*WORK REQUIRED:*
Copy the entries below verbatim, starting with the line that contains "name author: (Mill.) B.L. Rob." and continuing through the last line of the entries, with both ends included.

*RECORDS SUPPLIED:*

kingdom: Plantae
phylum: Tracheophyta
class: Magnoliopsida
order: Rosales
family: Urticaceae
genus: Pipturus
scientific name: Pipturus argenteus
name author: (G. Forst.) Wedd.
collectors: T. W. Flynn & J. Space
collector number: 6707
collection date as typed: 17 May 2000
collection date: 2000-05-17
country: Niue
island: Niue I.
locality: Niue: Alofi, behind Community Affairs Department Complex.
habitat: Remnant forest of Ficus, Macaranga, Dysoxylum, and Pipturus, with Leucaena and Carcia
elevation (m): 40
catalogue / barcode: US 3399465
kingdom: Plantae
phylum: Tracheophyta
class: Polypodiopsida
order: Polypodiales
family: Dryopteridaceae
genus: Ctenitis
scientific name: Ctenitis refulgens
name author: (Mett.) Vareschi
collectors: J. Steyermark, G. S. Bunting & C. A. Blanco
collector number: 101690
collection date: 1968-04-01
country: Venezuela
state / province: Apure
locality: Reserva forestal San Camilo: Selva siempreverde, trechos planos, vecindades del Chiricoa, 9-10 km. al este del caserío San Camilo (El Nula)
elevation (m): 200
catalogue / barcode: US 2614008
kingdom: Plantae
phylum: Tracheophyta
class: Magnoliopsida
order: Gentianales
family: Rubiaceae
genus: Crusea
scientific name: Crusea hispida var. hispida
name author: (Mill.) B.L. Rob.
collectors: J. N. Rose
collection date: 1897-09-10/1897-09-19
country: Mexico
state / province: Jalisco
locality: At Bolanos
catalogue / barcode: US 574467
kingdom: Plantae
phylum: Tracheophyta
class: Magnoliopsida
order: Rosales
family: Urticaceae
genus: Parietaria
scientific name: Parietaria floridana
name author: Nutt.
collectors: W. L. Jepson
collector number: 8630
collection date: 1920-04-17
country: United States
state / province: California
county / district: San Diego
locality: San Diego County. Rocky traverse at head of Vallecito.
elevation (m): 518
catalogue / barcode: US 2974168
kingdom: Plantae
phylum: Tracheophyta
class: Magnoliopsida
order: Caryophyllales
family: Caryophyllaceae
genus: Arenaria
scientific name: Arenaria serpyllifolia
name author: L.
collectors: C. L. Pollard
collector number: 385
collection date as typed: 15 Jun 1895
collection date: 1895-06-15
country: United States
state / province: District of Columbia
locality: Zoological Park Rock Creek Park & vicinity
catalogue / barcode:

*CORRECT RESPONSE:*
name author: (Mill.) B.L. Rob.
collectors: J. N. Rose
collection date: 1897-09-10/1897-09-19
country: Mexico
state / province: Jalisco
locality: At Bolanos
catalogue / barcode: US 574467
kingdom: Plantae
phylum: Tracheophyta
class: Magnoliopsida
order: Rosales
family: Urticaceae
genus: Parietaria
scientific name: Parietaria floridana
name author: Nutt.
collectors: W. L. Jepson
collector number: 8630
collection date: 1920-04-17
country: United States
state / province: California
county / district: San Diego
locality: San Diego County. Rocky traverse at head of Vallecito.
elevation (m): 518
catalogue / barcode: US 2974168
kingdom: Plantae
phylum: Tracheophyta
class: Magnoliopsida
order: Caryophyllales
family: Caryophyllaceae
genus: Arenaria
scientific name: Arenaria serpyllifolia
name author: L.
collectors: C. L. Pollard
collector number: 385
collection date as typed: 15 Jun 1895
collection date: 1895-06-15
country: United States
state / province: District of Columbia
locality: Zoological Park Rock Creek Park & vicinity
catalogue / barcode:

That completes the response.